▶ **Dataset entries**
=== Begin Enclosure ===

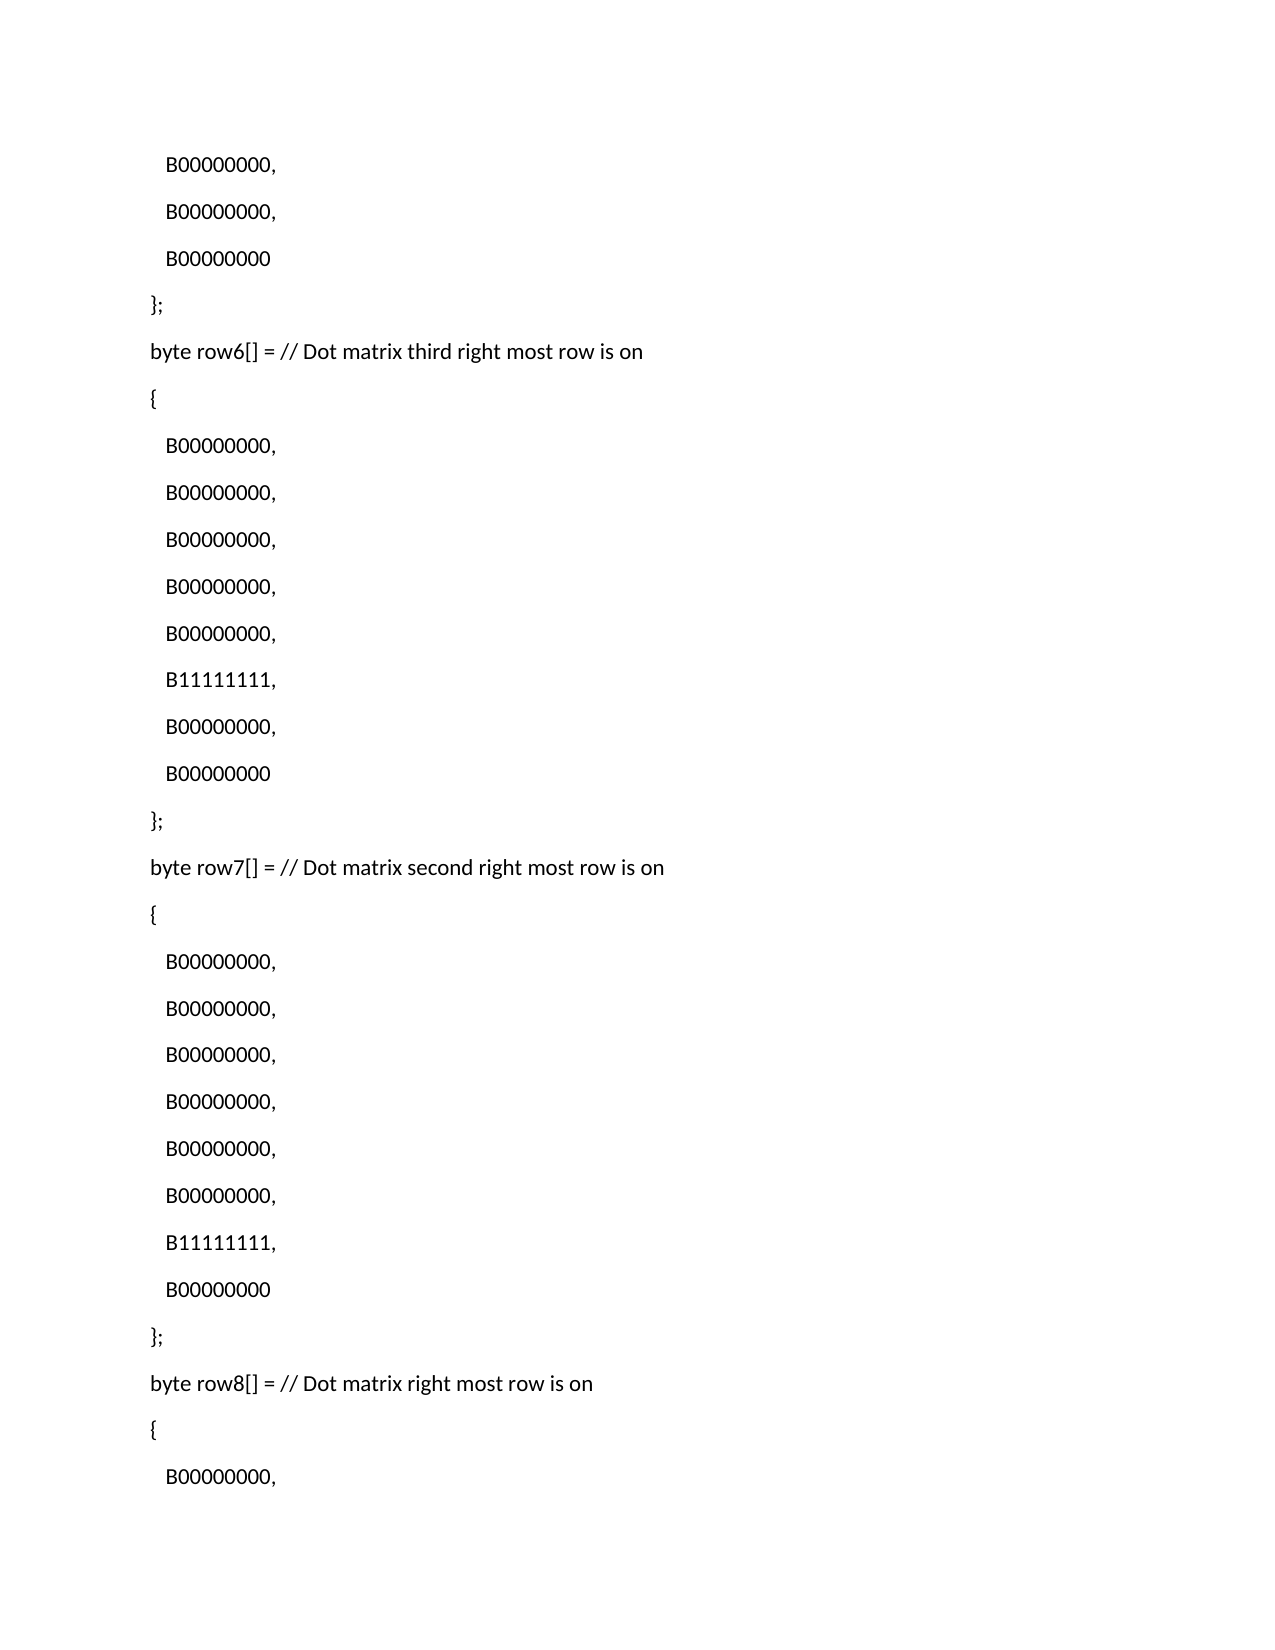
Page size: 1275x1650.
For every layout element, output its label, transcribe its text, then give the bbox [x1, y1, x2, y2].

text B11111111, [150, 1228, 1125, 1256]
text B00000000, [150, 994, 1125, 1022]
text }; [150, 291, 1125, 319]
text B00000000, [150, 712, 1125, 741]
text B11111111, [150, 666, 1125, 694]
text B00000000 [150, 759, 1125, 787]
text B00000000, [150, 1462, 1125, 1491]
text { [150, 1416, 1125, 1444]
text byte row6[] = // Dot matrix third right most row is on [150, 337, 1125, 366]
text B00000000 [150, 1275, 1125, 1303]
text B00000000, [150, 197, 1125, 225]
text B00000000, [150, 431, 1125, 459]
text B00000000, [150, 572, 1125, 600]
text B00000000, [150, 150, 1125, 178]
text }; [150, 806, 1125, 834]
text B00000000, [150, 619, 1125, 647]
text { [150, 384, 1125, 412]
text byte row8[] = // Dot matrix right most row is on [150, 1369, 1125, 1397]
text byte row7[] = // Dot matrix second right most row is on [150, 853, 1125, 881]
text { [150, 900, 1125, 928]
text B00000000, [150, 947, 1125, 975]
text }; [150, 1322, 1125, 1350]
text B00000000, [150, 1087, 1125, 1116]
text B00000000, [150, 525, 1125, 553]
text B00000000, [150, 1041, 1125, 1069]
text B00000000, [150, 1181, 1125, 1209]
text B00000000, [150, 1134, 1125, 1162]
text B00000000, [150, 478, 1125, 506]
text B00000000 [150, 244, 1125, 272]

=== End Enclosure ===

▶ **Work item**
What are the lines from the one with "For every layout" through the end of the entries? Give them again exactly, both end lines included.

▶ **Written solution**
For every layout element, output its label, transcribe its text, then give the bbox [x1, y1, x2, y2].

text B11111111, [150, 1228, 1125, 1256]
text B00000000, [150, 994, 1125, 1022]
text }; [150, 291, 1125, 319]
text B00000000, [150, 712, 1125, 741]
text B11111111, [150, 666, 1125, 694]
text B00000000 [150, 759, 1125, 787]
text B00000000, [150, 1462, 1125, 1491]
text { [150, 1416, 1125, 1444]
text byte row6[] = // Dot matrix third right most row is on [150, 337, 1125, 366]
text B00000000 [150, 1275, 1125, 1303]
text B00000000, [150, 197, 1125, 225]
text B00000000, [150, 431, 1125, 459]
text B00000000, [150, 572, 1125, 600]
text B00000000, [150, 150, 1125, 178]
text }; [150, 806, 1125, 834]
text B00000000, [150, 619, 1125, 647]
text { [150, 384, 1125, 412]
text byte row8[] = // Dot matrix right most row is on [150, 1369, 1125, 1397]
text byte row7[] = // Dot matrix second right most row is on [150, 853, 1125, 881]
text { [150, 900, 1125, 928]
text B00000000, [150, 947, 1125, 975]
text }; [150, 1322, 1125, 1350]
text B00000000, [150, 1087, 1125, 1116]
text B00000000, [150, 525, 1125, 553]
text B00000000, [150, 1041, 1125, 1069]
text B00000000, [150, 1181, 1125, 1209]
text B00000000, [150, 1134, 1125, 1162]
text B00000000, [150, 478, 1125, 506]
text B00000000 [150, 244, 1125, 272]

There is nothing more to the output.